**Document section**
----------
In July 1922, Livsey was invited to join the MCC's winter tour of South Africa. (Note: The MCC held the responsibility of organising overseas tours from 1903 to 1977. All matches on a tour were played as MCC, except for Test matches, where the side played as England.) He fractured his index finger in September, but this did not affect his selection. On the journey to South Africa, he suffered from seasickness and shortly after arriving he became ill. He then broke his middle finger in a warm-up match against North Eastern Districts, ruling him out from playing on the tour. His place in the Test side as wicket-keeper was taken by his Hampshire teammate Brown. In the 1923 English season, he took 38 catches and made 21 stumpings from 30 matches, and scored 247 runs at 9.14. Following the 1923 season, Livsey travelled to South Africa to coach at Potchefstroom. Returning to England, he made 29 appearances during the 1924 season, scoring 369 runs at 12.72, and taking 21 catches and stumpings apiece. The following season, his 27 matches yielded 425 runs at 15.74, with his wicket-keeping returns being 28 catches and 26 stumpings. During the 1926 season, he recorded his highest run-scoring aggregate for a season, with 562 from 29 matches, averaging 19.37 and scoring two half-centuries. He also took 34 catches and made 18 stumpings.

===Career twilight===
Livsey bettered his 1926 run-scoring aggregate during the 1927 season, scoring 615 runs at 20.50 from 27 matches, the first time in his career that his average had surpassed 20. His wicket-keeping yielded 29 catches and 13 stumpings. In June, he played for the South for the first time in the North versus South Test trial fixture at Sheffield. He later played in two further Test trials for England against The Rest at Bristol in July, and at Lord's in August. Livsey also appeared for the Players in the Gentlemen versus Players fixture at The Oval in early July. He had his most successful season with the bat in 1928, scoring 896 at an average of 22.97 from 31 matches; he scored his second career century, making an unbeaten 109 runs against Kent at Dover in June, an innings that spanned 85 minutes. As wicket-keeper, he took 38 catches and made 29 stumpings. In the season-ending Bournemouth Cricket Week, he played in the Gentlemen versus Players and North versus South fixtures. In the 1929 season, he made 29 appearances, all for Hampshire. He scored 556 runs at 13.56, alongside 44 catches and 30 stumpings; the Hampshire Advertiser remarked that Livsey kept-wicket in a "masterly fashion", after claiming seven victims against Warwickshire in June. He was afforded a benefit match against Surrey in June, raising £750.

Livsey suffered a breakdown in his health prior to the beginning of the 1930 season, initially ruling him out for the first part of it, and did not recover sufficiently to play during the remainder of the season. He retired in December 1930, when he accepted a coaching post at Epsom College in succession to the recently deceased James Seymour.
----------
**Information provided**

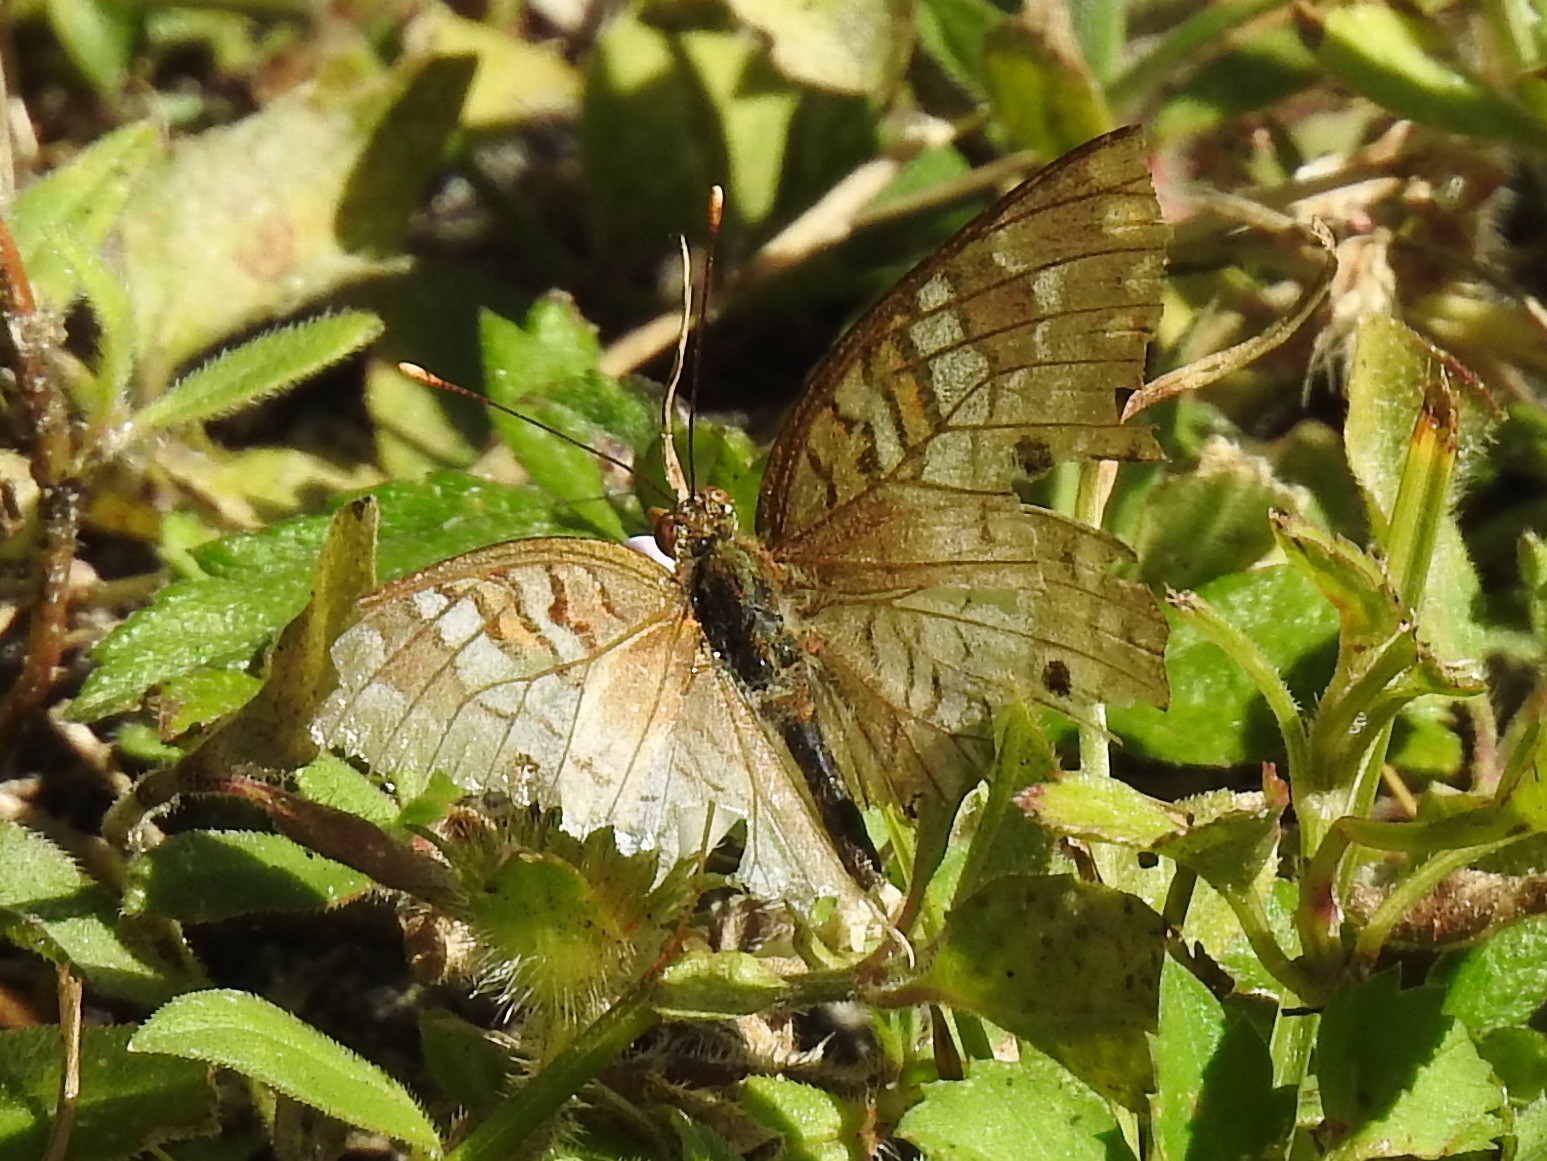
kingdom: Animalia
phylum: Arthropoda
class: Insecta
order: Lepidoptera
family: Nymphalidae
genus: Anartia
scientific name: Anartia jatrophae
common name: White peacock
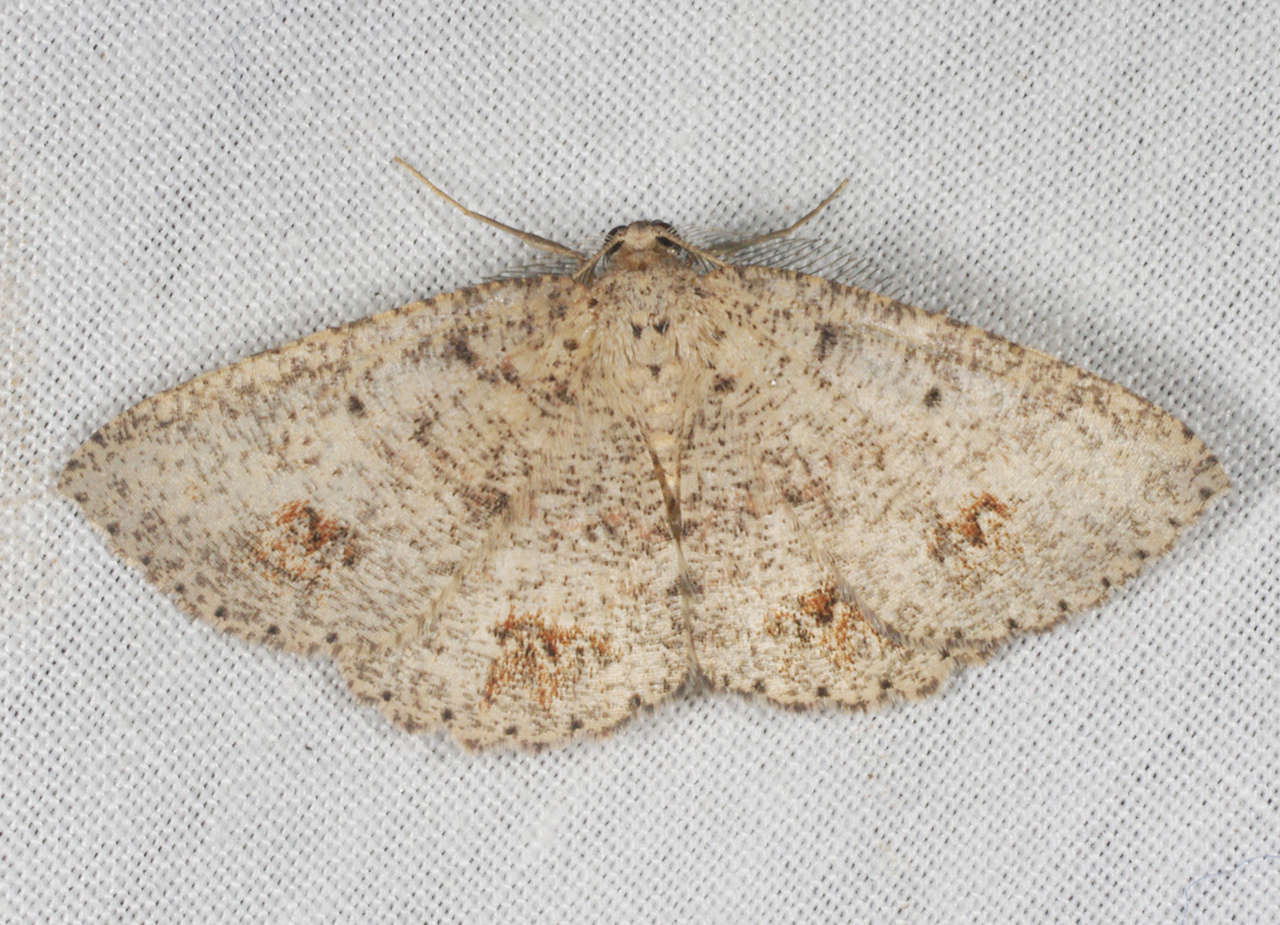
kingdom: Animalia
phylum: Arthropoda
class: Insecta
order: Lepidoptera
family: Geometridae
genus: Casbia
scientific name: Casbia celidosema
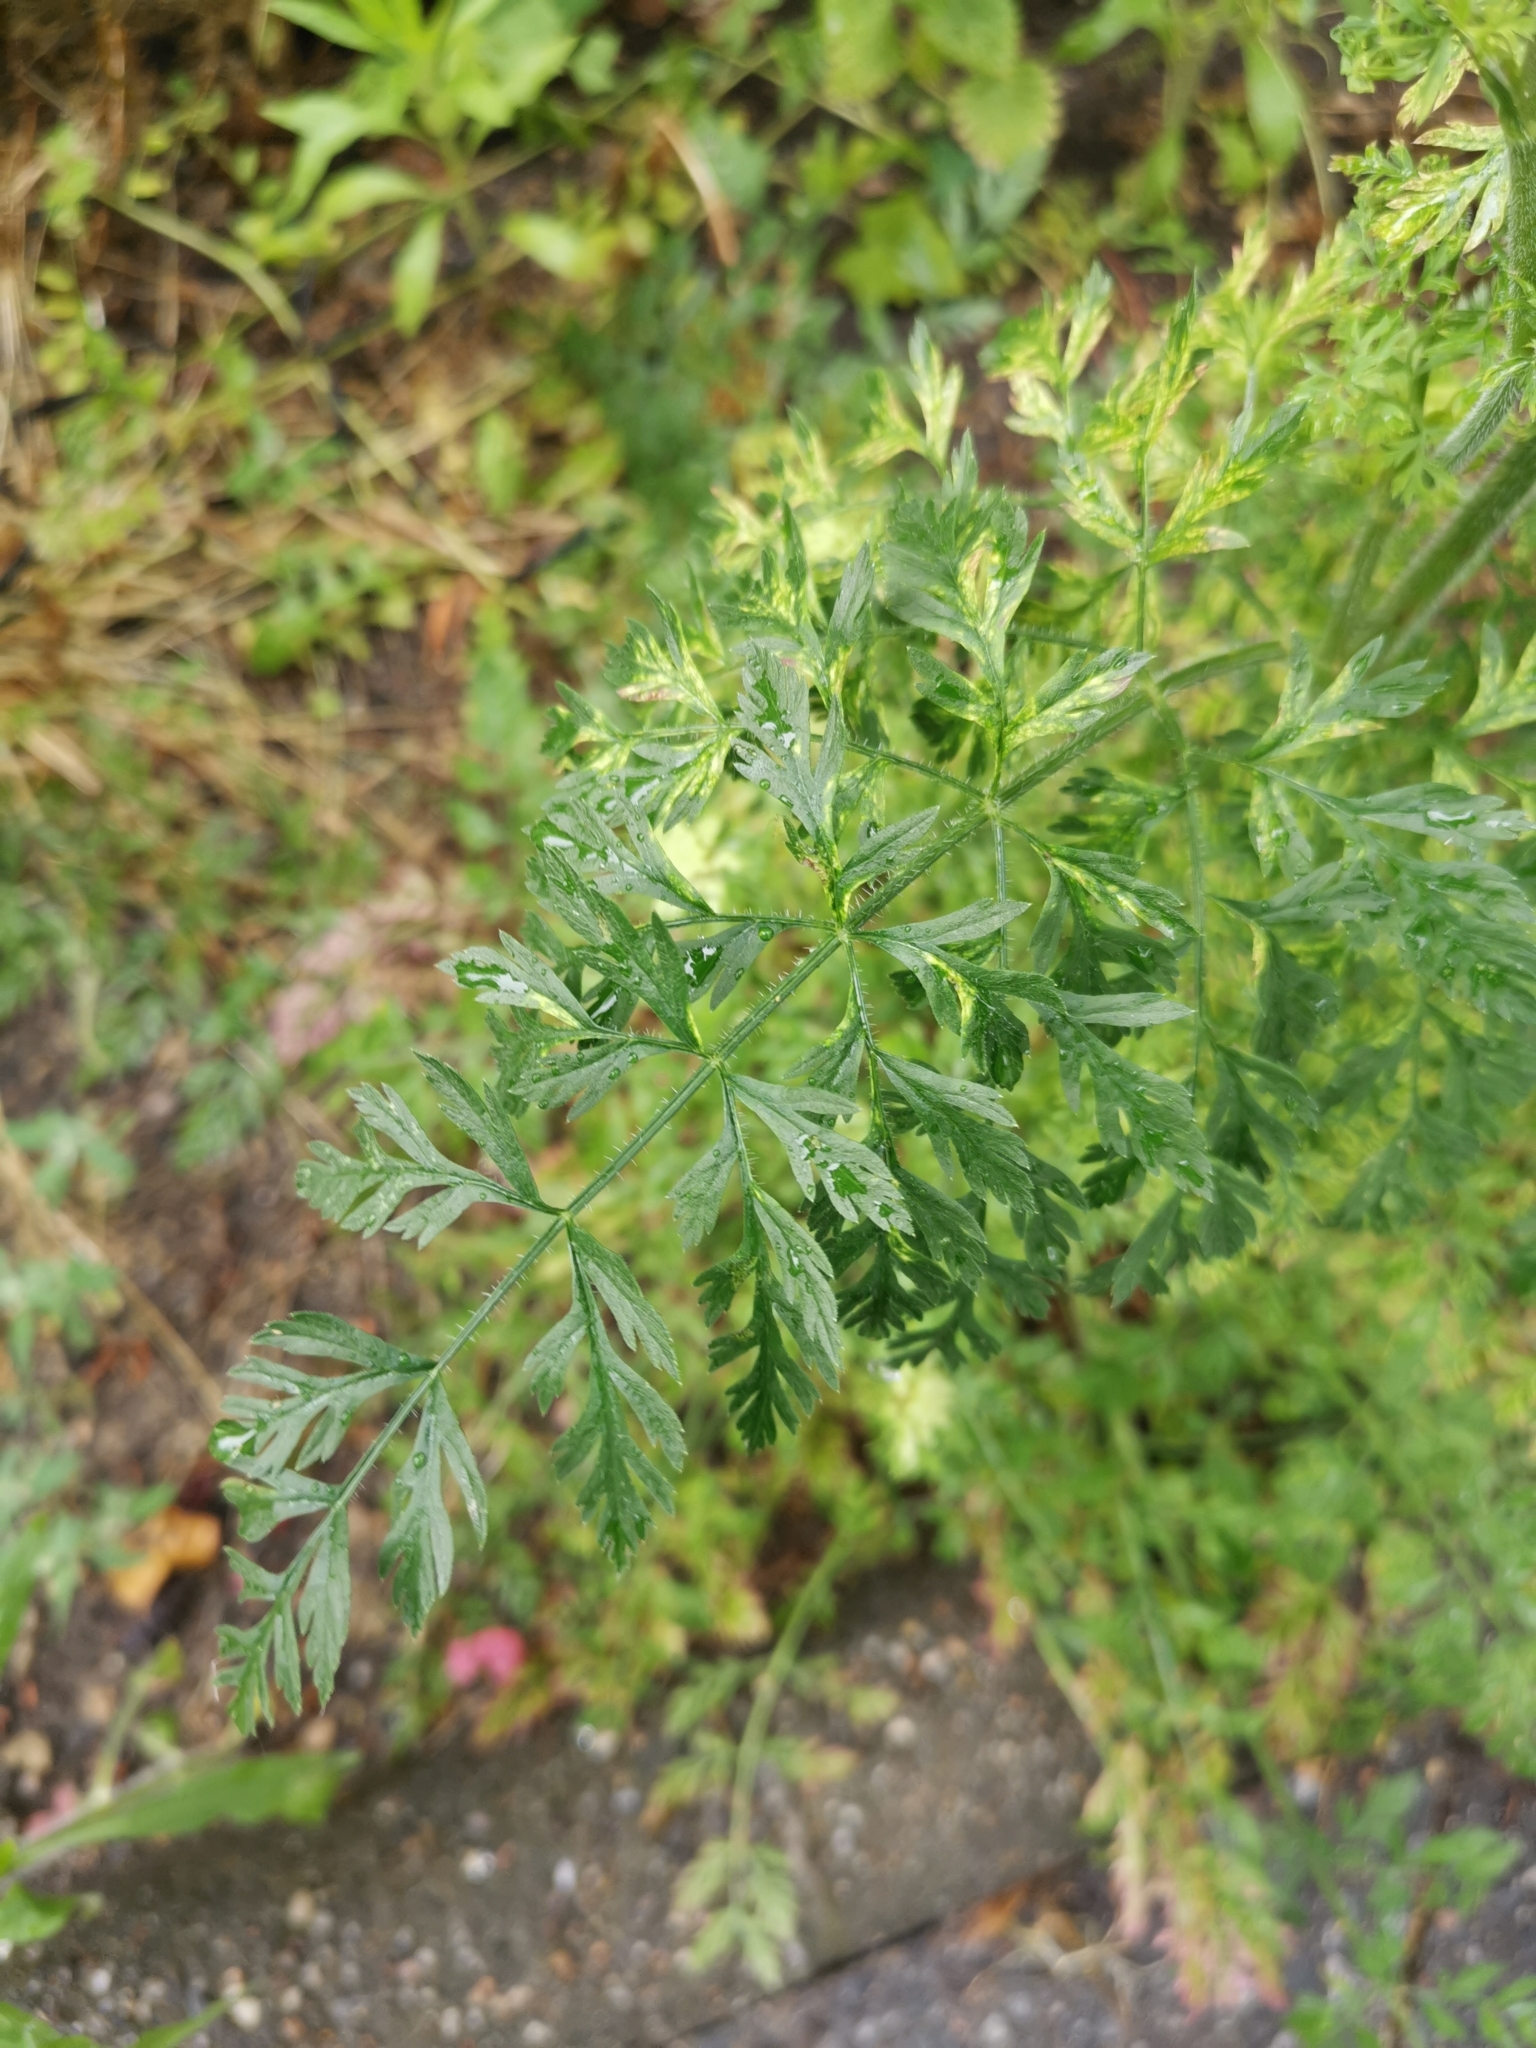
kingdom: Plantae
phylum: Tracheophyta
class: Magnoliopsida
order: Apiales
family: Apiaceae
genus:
----------
**Directive 1**
Please decide whether each statement agrees with the account of Livsey's cricket career above the listing, answering yes or no and quoting the words of the account that settle it: (a) Livsey broke his middle finger in a warm-up match against North Eastern Districts; (b) his unbeaten 109 against Kent in 1928 was made at Bristol; (c) his benefit match against Surrey raised £750.
**Directive 2**
Go on with the account of Livsey's cricket career, picking up after its last sentence.

**Answer 1**
(a) Yes: "He then broke his middle finger in a warm-up match against North Eastern Districts"
(b) No: "making an unbeaten 109 runs against Kent at Dover in June"
(c) Yes: "He was afforded a benefit match against Surrey in June, raising £750."

**Answer 2**
==Playing style and statistics==
Livsey made 320 appearances in first-class cricket. Primarily as wicket-keeper, he was considered by the cricket historians John Arlott, Victor Isaacs, and Peter Wynne-Thomas to have been one of the greatest wicket-keepers of the 1920s. He took 382 catches and made 266 stumpings across his career. Amongst Hampshire wicket-keepers, Livsey has the fourth-highest number of victims for the county with 626, while his 255 stumpings are the most for Hampshire. 40.8% of his career victims were stumpings; by comparison, the Leicestershire wicket-keeper Tom Sidwell, his Test rival in 1922, took 19%.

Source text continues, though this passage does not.